> _Activity_
Could you restate the entries below word for word and leave the images out?

Available data Block Start

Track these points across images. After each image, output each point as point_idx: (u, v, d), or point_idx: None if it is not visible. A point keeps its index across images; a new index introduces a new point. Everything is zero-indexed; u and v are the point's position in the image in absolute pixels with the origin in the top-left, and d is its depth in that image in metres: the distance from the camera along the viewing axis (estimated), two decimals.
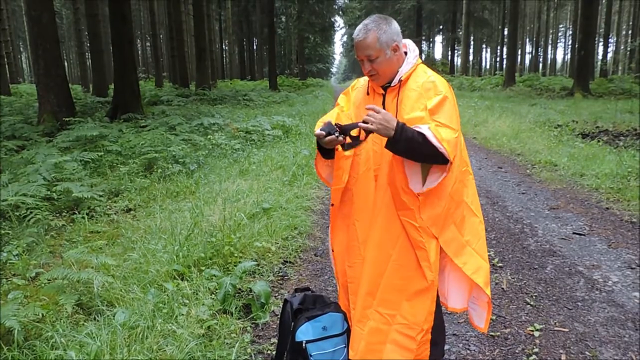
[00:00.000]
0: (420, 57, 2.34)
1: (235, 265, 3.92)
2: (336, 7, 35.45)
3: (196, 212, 4.91)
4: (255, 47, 52.43)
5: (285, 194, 5.86)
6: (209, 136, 9.31)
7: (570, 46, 44.84)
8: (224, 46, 49.14)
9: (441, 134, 2.00)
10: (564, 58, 75.53)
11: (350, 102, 2.41)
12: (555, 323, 3.22)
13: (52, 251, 4.58)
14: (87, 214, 5.41)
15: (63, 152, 7.67)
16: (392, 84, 2.23)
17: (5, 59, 27.65)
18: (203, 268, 3.79)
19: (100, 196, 6.09)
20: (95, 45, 18.44)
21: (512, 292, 3.70)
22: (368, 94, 2.33)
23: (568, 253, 4.48)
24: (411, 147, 1.99)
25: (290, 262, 4.25)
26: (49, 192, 5.63)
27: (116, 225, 5.22)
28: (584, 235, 4.96)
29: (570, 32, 64.38)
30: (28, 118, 11.82)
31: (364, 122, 2.00)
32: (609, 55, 41.66)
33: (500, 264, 4.24)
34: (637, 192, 6.00)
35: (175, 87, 23.71)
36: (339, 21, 46.93)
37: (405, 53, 2.27)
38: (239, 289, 3.57)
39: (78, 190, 5.60)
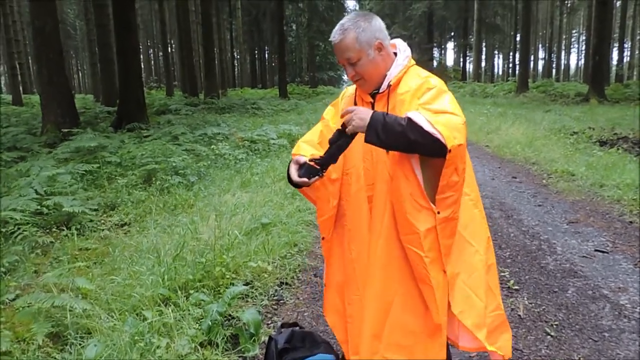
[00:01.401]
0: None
1: (227, 288, 3.62)
2: (346, 14, 35.24)
3: (189, 229, 4.62)
4: (266, 56, 52.44)
5: (287, 208, 5.56)
6: (212, 146, 9.06)
7: (584, 51, 44.11)
8: (235, 55, 49.23)
9: (435, 118, 1.68)
10: (577, 63, 74.80)
11: (337, 115, 2.11)
12: (580, 359, 2.87)
13: (37, 270, 4.31)
14: (77, 230, 5.15)
15: (62, 163, 7.45)
16: (381, 90, 1.94)
17: (19, 70, 27.97)
18: (191, 291, 3.49)
19: (95, 210, 5.84)
20: (104, 54, 18.35)
21: (530, 320, 3.34)
22: (356, 103, 2.03)
23: (590, 273, 4.11)
24: (392, 131, 1.68)
25: (287, 284, 3.94)
26: (39, 207, 5.38)
27: (107, 241, 4.95)
28: (607, 252, 4.59)
29: (584, 38, 63.63)
30: (32, 128, 11.69)
31: (342, 126, 1.76)
32: (624, 60, 40.94)
33: (516, 287, 3.89)
34: None
35: (185, 96, 23.63)
36: None
37: (395, 54, 1.97)
38: (229, 316, 3.26)
39: (69, 204, 5.34)
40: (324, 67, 49.36)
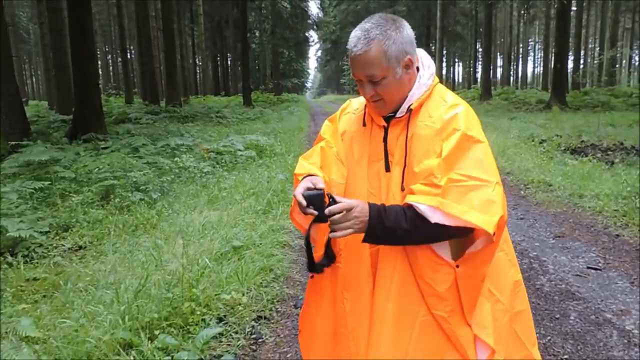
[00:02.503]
0: None
1: (197, 325, 3.19)
2: (310, 22, 35.00)
3: (152, 255, 4.15)
4: (229, 63, 51.75)
5: (259, 227, 5.13)
6: (176, 158, 8.54)
7: (541, 60, 45.24)
8: (197, 62, 48.32)
9: (463, 203, 1.40)
10: (533, 71, 76.89)
11: (337, 136, 1.74)
12: None
13: None
14: (25, 257, 4.60)
15: (8, 180, 6.80)
16: (398, 115, 1.59)
17: None
18: (157, 332, 3.05)
19: (46, 232, 5.27)
20: (59, 60, 17.46)
21: None
22: (364, 125, 1.67)
23: (589, 294, 3.86)
24: (398, 236, 1.45)
25: (265, 318, 3.52)
26: None
27: (59, 269, 4.42)
28: (600, 270, 4.36)
29: (540, 46, 65.52)
30: None
31: (331, 232, 1.47)
32: (580, 68, 42.11)
33: None
34: None
35: (146, 104, 22.81)
36: (313, 36, 46.57)
37: (417, 69, 1.62)
38: None
39: (15, 228, 4.78)
40: (288, 74, 49.11)
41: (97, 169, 7.35)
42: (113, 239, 5.15)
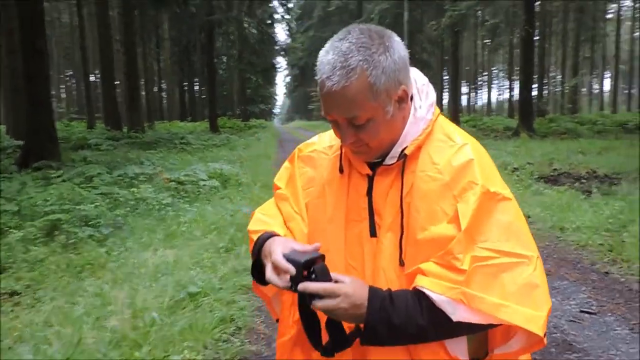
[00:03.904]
0: None
1: None
2: (278, 48, 34.92)
3: (95, 303, 3.58)
4: (196, 88, 51.21)
5: (220, 269, 4.61)
6: (133, 189, 7.94)
7: (506, 87, 46.34)
8: (163, 86, 47.59)
9: (491, 289, 1.00)
10: (497, 98, 78.81)
11: (297, 186, 1.28)
12: None
13: None
14: None
15: None
16: (388, 161, 1.14)
17: None
18: None
19: None
20: (13, 82, 16.67)
21: None
22: (342, 171, 1.21)
23: (588, 345, 3.48)
24: (408, 336, 1.04)
25: None
26: None
27: None
28: (595, 314, 4.00)
29: (504, 74, 67.34)
30: None
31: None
32: (544, 95, 43.26)
33: None
34: (634, 252, 5.14)
35: (108, 129, 22.01)
36: (281, 62, 46.57)
37: (411, 98, 1.17)
38: None
39: None
40: (256, 100, 48.79)
41: (43, 201, 6.70)
42: (54, 282, 4.56)
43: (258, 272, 1.17)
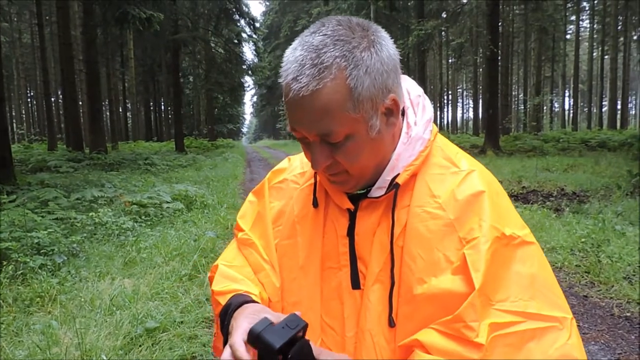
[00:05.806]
0: None
1: None
2: (245, 67, 34.69)
3: (40, 345, 3.24)
4: (162, 108, 50.49)
5: (182, 300, 4.31)
6: (92, 213, 7.54)
7: (471, 105, 47.12)
8: (128, 106, 46.80)
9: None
10: (462, 117, 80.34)
11: (267, 226, 1.03)
12: None
13: None
14: None
15: None
16: (375, 193, 0.91)
17: None
18: None
19: None
20: None
21: None
22: (316, 205, 0.97)
23: None
24: None
25: None
26: None
27: None
28: None
29: (468, 93, 68.74)
30: None
31: None
32: (508, 113, 44.27)
33: None
34: (612, 273, 5.05)
35: (69, 151, 21.33)
36: (248, 81, 46.34)
37: (403, 112, 0.94)
38: None
39: None
40: (223, 119, 48.38)
41: None
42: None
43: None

Available data Block End

> _Response box_
Track these points across images. After each image, output each point as point_idx: (u, v, d), or point_idx: None if it is not visible. A point keeps its index across images; a new index introduces a new point. Everything is zero-indexed; u and v are the point's position in the image in absolute pixels with the origin in the top-left, and d is its depth in that image in metres: the distance from the camera along the viewing axis (estimated), two decimals.
[00:00.000]
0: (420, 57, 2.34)
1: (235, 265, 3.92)
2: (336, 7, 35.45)
3: (196, 212, 4.91)
4: (255, 47, 52.43)
5: (285, 194, 5.86)
6: (209, 136, 9.31)
7: (570, 46, 44.84)
8: (224, 46, 49.14)
9: (441, 134, 2.00)
10: (564, 58, 75.53)
11: (350, 102, 2.41)
12: (555, 323, 3.22)
13: (52, 251, 4.58)
14: (87, 214, 5.41)
15: (63, 152, 7.67)
16: (392, 84, 2.23)
17: (5, 59, 27.65)
18: (203, 268, 3.79)
19: (100, 196, 6.09)
20: (95, 45, 18.44)
21: (512, 292, 3.70)
22: (368, 94, 2.33)
23: (568, 253, 4.48)
24: (411, 147, 1.99)
25: (290, 262, 4.25)
26: (49, 192, 5.63)
27: (116, 225, 5.22)
28: (584, 235, 4.96)
29: (570, 32, 64.38)
30: (28, 118, 11.82)
31: (364, 122, 2.00)
32: (609, 55, 41.66)
33: (500, 264, 4.24)
34: (637, 192, 6.00)
35: (175, 87, 23.71)
36: (339, 21, 46.93)
37: (405, 53, 2.27)
38: (239, 289, 3.57)
39: (78, 190, 5.60)
[00:01.401]
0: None
1: (227, 288, 3.62)
2: (346, 14, 35.24)
3: (189, 229, 4.62)
4: (266, 56, 52.44)
5: (287, 208, 5.56)
6: (212, 146, 9.06)
7: (584, 51, 44.11)
8: (235, 55, 49.23)
9: (435, 118, 1.68)
10: (577, 63, 74.80)
11: (337, 115, 2.11)
12: (580, 359, 2.87)
13: (37, 270, 4.31)
14: (77, 230, 5.15)
15: (62, 163, 7.45)
16: (381, 90, 1.94)
17: (19, 70, 27.97)
18: (191, 291, 3.49)
19: (95, 210, 5.84)
20: (104, 54, 18.35)
21: (530, 320, 3.34)
22: (356, 103, 2.03)
23: (590, 273, 4.11)
24: (392, 131, 1.68)
25: (287, 284, 3.94)
26: (39, 207, 5.38)
27: (107, 241, 4.95)
28: (607, 252, 4.59)
29: (584, 38, 63.63)
30: (32, 128, 11.69)
31: (342, 126, 1.76)
32: (624, 60, 40.94)
33: (516, 287, 3.89)
34: None
35: (185, 96, 23.63)
36: None
37: (395, 54, 1.97)
38: (229, 316, 3.26)
39: (69, 204, 5.34)
40: (324, 67, 49.36)
[00:02.503]
0: None
1: (197, 325, 3.19)
2: (310, 22, 35.00)
3: (152, 255, 4.15)
4: (229, 63, 51.75)
5: (259, 227, 5.13)
6: (176, 158, 8.54)
7: (541, 60, 45.24)
8: (197, 62, 48.32)
9: (463, 203, 1.40)
10: (533, 71, 76.89)
11: (337, 136, 1.74)
12: None
13: None
14: (25, 257, 4.60)
15: (8, 180, 6.80)
16: (398, 115, 1.59)
17: None
18: (157, 332, 3.05)
19: (46, 232, 5.27)
20: (59, 60, 17.46)
21: None
22: (364, 125, 1.67)
23: (589, 294, 3.86)
24: (398, 236, 1.45)
25: (265, 318, 3.52)
26: None
27: (59, 269, 4.42)
28: (600, 270, 4.36)
29: (540, 46, 65.52)
30: None
31: (331, 232, 1.47)
32: (580, 68, 42.11)
33: None
34: None
35: (146, 104, 22.81)
36: (313, 36, 46.57)
37: (417, 69, 1.62)
38: None
39: (15, 228, 4.78)
40: (288, 74, 49.11)
41: (97, 169, 7.35)
42: (113, 239, 5.15)
[00:03.904]
0: None
1: None
2: (278, 48, 34.92)
3: (95, 303, 3.58)
4: (196, 88, 51.21)
5: (220, 269, 4.61)
6: (133, 189, 7.94)
7: (506, 87, 46.34)
8: (163, 86, 47.59)
9: (491, 289, 1.00)
10: (497, 98, 78.81)
11: (297, 186, 1.28)
12: None
13: None
14: None
15: None
16: (388, 161, 1.14)
17: None
18: None
19: None
20: (13, 82, 16.67)
21: None
22: (342, 171, 1.21)
23: (588, 345, 3.48)
24: (408, 336, 1.04)
25: None
26: None
27: None
28: (595, 314, 4.00)
29: (504, 74, 67.34)
30: None
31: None
32: (544, 95, 43.26)
33: None
34: (634, 252, 5.14)
35: (108, 129, 22.01)
36: (281, 62, 46.57)
37: (411, 98, 1.17)
38: None
39: None
40: (256, 100, 48.79)
41: (43, 201, 6.70)
42: (54, 282, 4.56)
43: (258, 272, 1.17)
[00:05.806]
0: None
1: None
2: (245, 67, 34.69)
3: (40, 345, 3.24)
4: (162, 108, 50.49)
5: (182, 300, 4.31)
6: (92, 213, 7.54)
7: (471, 105, 47.12)
8: (128, 106, 46.80)
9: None
10: (462, 117, 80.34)
11: (267, 226, 1.03)
12: None
13: None
14: None
15: None
16: (375, 193, 0.91)
17: None
18: None
19: None
20: None
21: None
22: (316, 205, 0.97)
23: None
24: None
25: None
26: None
27: None
28: None
29: (468, 93, 68.74)
30: None
31: None
32: (508, 113, 44.27)
33: None
34: (612, 273, 5.05)
35: (69, 151, 21.33)
36: (248, 81, 46.34)
37: (403, 112, 0.94)
38: None
39: None
40: (223, 119, 48.38)
41: None
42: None
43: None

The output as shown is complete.